:: TASK A ::
According to the passage on the FN fiveseven, what bullets are loaded in ammunition sold commercially?

I have suspected that the FN fiveseven eventually would be on the anti's hit list after reading a newspaper article a few months back that reported the fiveseven as "a high-capacity automatic pistol that uses high powered rifle ammunition and is a favorite weapon of the drug cartels because it can penetrate a protective vest."
What they don't report is that the ammunition with the penetrator is not sold on the civilian market; ammo for commercial sale is loaded with either a 28- or 40-grain Hornady V-Max bullet.
After the terrorist murdered those soldiers at Fort Hood, the media reported that he had two guns, one of which was "an automatic that used rifle cartridges," accompanied by a photo of the fiveseven. I have never read any mention of the other gun.
I have also read letters to the editor condemning the commercial availability of the fiveseven and declaring that "nobody should be allowed to own such a weapon."

:: DATA ::
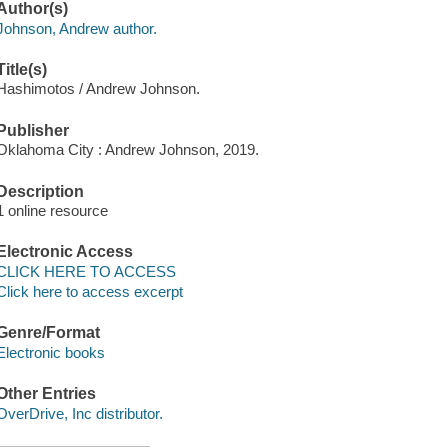
Author(s)
Johnson, Andrew author.
Title(s)
Hashimotos / Andrew Johnson.
Publisher
Oklahoma City : Andrew Johnson, 2019.
Description
1 online resource
Electronic Access
CLICK HERE TO ACCESS
Click here to access excerpt
Genre/Format
Electronic books
Other Entries
OverDrive, Inc distributor.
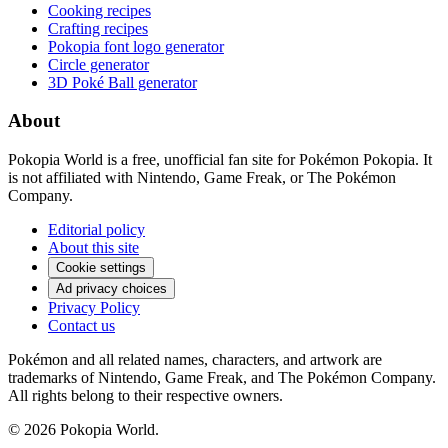
Cooking recipes
Crafting recipes
Pokopia font logo generator
Circle generator
3D Poké Ball generator
About
Pokopia World is a free, unofficial fan site for Pokémon Pokopia. It
is not affiliated with Nintendo, Game Freak, or The Pokémon
Company.
Editorial policy
About this site
Cookie settings
Ad privacy choices
Privacy Policy
Contact us
Pokémon and all related names, characters, and artwork are
trademarks of Nintendo, Game Freak, and The Pokémon Company.
All rights belong to their respective owners.
© 2026 Pokopia World.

:: TASK B ::
Please write out the rows above again, switching "recipes" to "guides" everywhere it appears and changing nothing else. Leave out the pictures.

:: PROBLEM SOLUTION A ::
A 28- or 40-grain Hornady V-Max bullet.

:: PROBLEM SOLUTION B ::
Author(s)
Johnson, Andrew author.
Title(s)
Hashimotos / Andrew Johnson.
Publisher
Oklahoma City : Andrew Johnson, 2019.
Description
1 online resource
Electronic Access
CLICK HERE TO ACCESS
Click here to access excerpt
Genre/Format
Electronic books
Other Entries
OverDrive, Inc distributor.
Cooking guides
Crafting guides
Pokopia font logo generator
Circle generator
3D Poké Ball generator
About
Pokopia World is a free, unofficial fan site for Pokémon Pokopia. It
is not affiliated with Nintendo, Game Freak, or The Pokémon
Company.
Editorial policy
About this site
Cookie settings
Ad privacy choices
Privacy Policy
Contact us
Pokémon and all related names, characters, and artwork are
trademarks of Nintendo, Game Freak, and The Pokémon Company.
All rights belong to their respective owners.
© 2026 Pokopia World.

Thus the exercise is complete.